== Segment start ==

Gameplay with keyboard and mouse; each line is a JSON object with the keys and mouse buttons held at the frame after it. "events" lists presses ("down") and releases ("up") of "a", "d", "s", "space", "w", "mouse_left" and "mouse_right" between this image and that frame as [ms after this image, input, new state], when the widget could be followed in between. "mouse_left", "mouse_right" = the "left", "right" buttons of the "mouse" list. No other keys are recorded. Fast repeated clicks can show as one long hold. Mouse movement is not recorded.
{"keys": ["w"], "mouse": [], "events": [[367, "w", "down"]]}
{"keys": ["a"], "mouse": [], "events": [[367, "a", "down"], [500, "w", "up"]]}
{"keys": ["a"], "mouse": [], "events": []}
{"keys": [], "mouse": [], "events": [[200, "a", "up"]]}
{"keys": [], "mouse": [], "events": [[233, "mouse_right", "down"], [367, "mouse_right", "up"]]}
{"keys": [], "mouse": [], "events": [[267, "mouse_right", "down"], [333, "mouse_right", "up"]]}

== Segment end ==

### EXERCISE REQUIREMENTS
Report every line of the preceding listing where the string "down" occurs.

### RESPONSE AREA
Gameplay with keyboard and mouse; each line is a JSON object with the keys and mouse buttons held at the frame after it. "events" lists presses ("down") and releases ("up") of "a", "d", "s", "space", "w", "mouse_left" and "mouse_right" between this image and that frame as [ms after this image, input, new state], when the widget could be followed in between. "mouse_left", "mouse_right" = the "left", "right" buttons of the "mouse" list. No other keys are recorded. Fast repeated clicks can show as one long hold. Mouse movement is not recorded.
{"keys": ["w"], "mouse": [], "events": [[367, "w", "down"]]}
{"keys": ["a"], "mouse": [], "events": [[367, "a", "down"], [500, "w", "up"]]}
{"keys": [], "mouse": [], "events": [[233, "mouse_right", "down"], [367, "mouse_right", "up"]]}
{"keys": [], "mouse": [], "events": [[267, "mouse_right", "down"], [333, "mouse_right", "up"]]}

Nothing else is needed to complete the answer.